====== DATA TO PROCESS

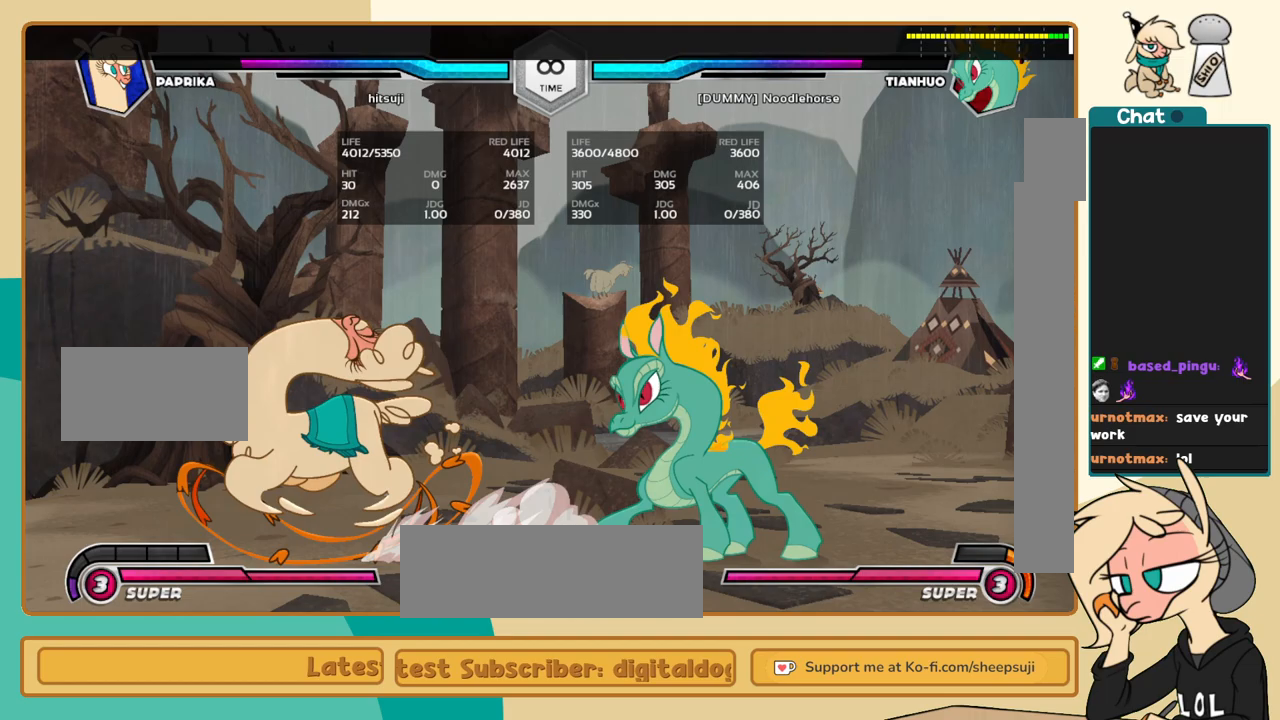
{"keys": ["j", "k"], "events": []}
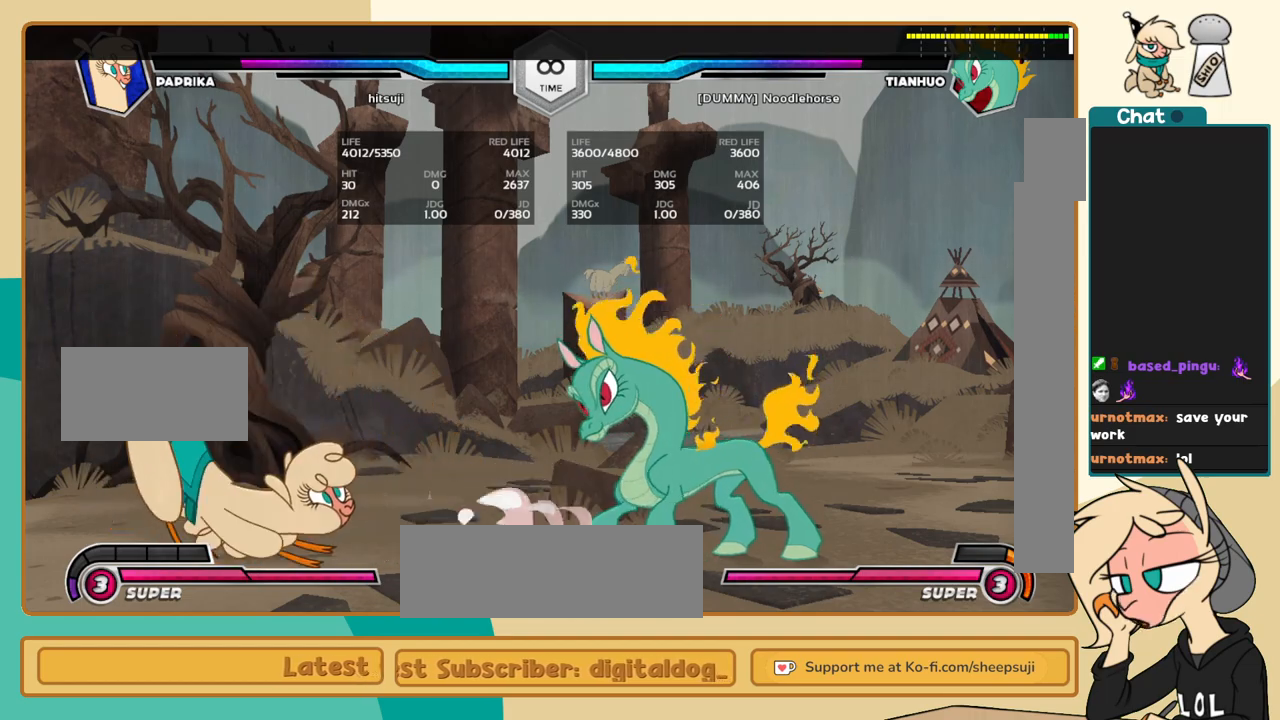
{"keys": ["j"], "events": [[283, "j", "up"], [283, "k", "up"], [283, "l", "down"], [333, "a", "down"], [383, "a", "up"], [433, "j", "down"], [433, "l", "up"]]}
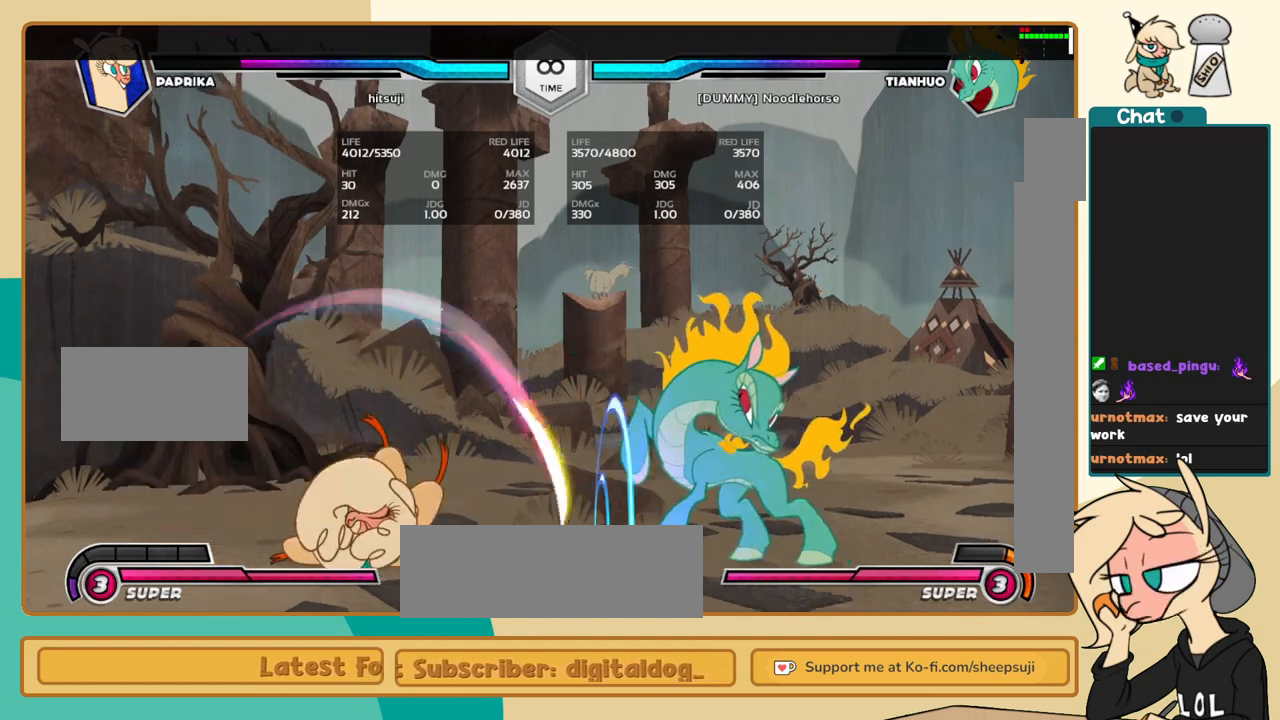
{"keys": ["j", "k"], "events": [[67, "k", "down"]]}
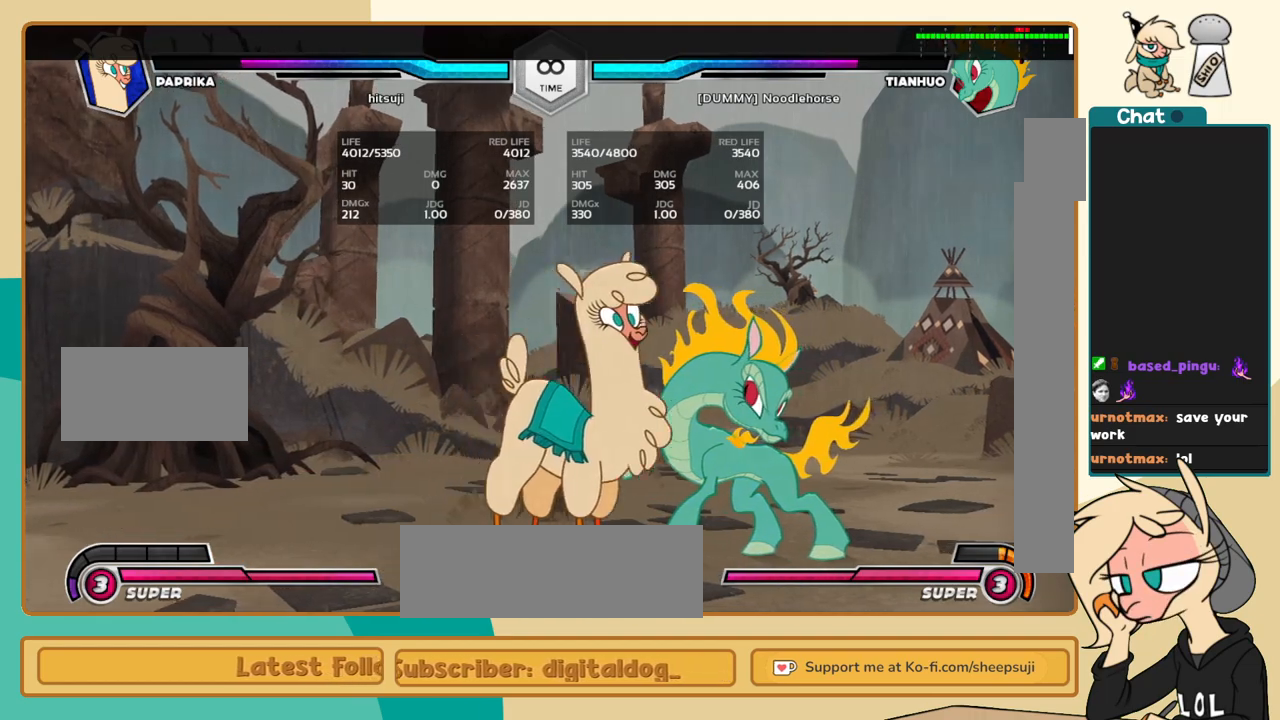
{"keys": ["j"], "events": [[83, "a", "down"], [133, "a", "up"], [183, "k", "up"]]}
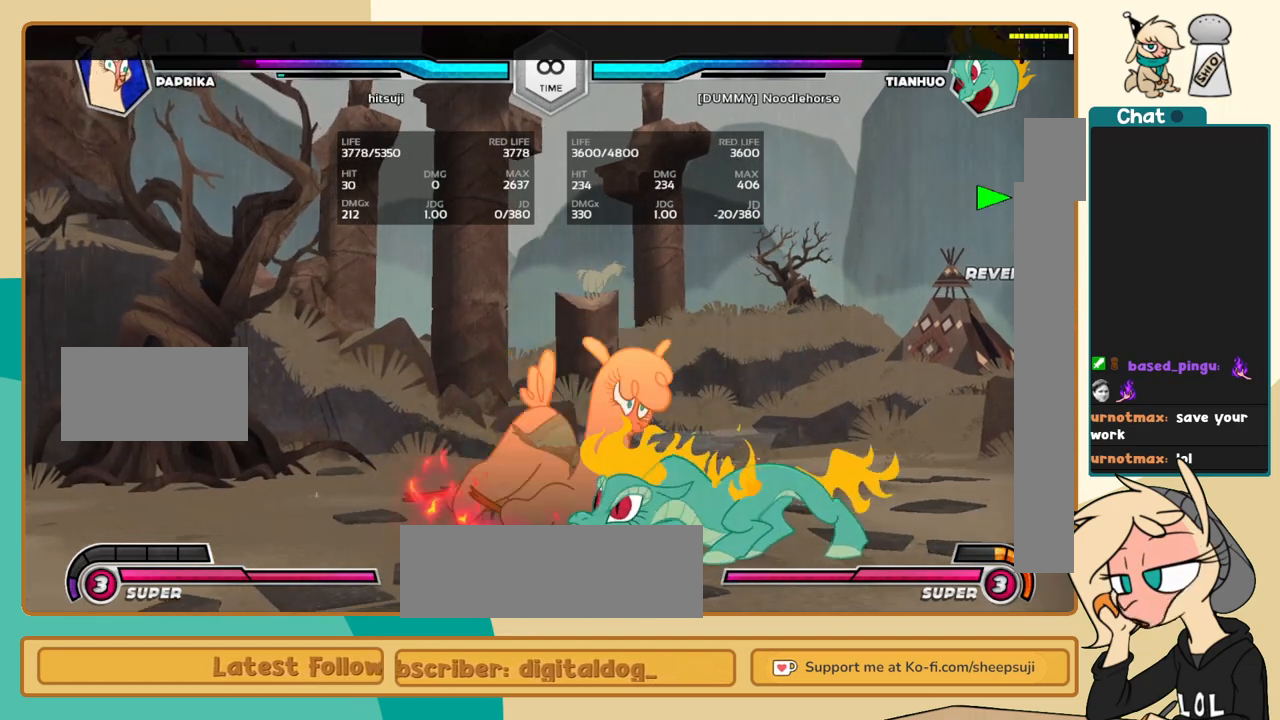
{"keys": ["j", "k"], "events": [[200, "j", "up"], [233, "j", "down"], [483, "k", "down"]]}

============

> **TASK DESCRIPTION**
Identify the lines above that contain the word "down", then copy them.

> **EXERCISE ANSWER**
{"keys": ["j"], "events": [[283, "j", "up"], [283, "k", "up"], [283, "l", "down"], [333, "a", "down"], [383, "a", "up"], [433, "j", "down"], [433, "l", "up"]]}
{"keys": ["j", "k"], "events": [[67, "k", "down"]]}
{"keys": ["j"], "events": [[83, "a", "down"], [133, "a", "up"], [183, "k", "up"]]}
{"keys": ["j", "k"], "events": [[200, "j", "up"], [233, "j", "down"], [483, "k", "down"]]}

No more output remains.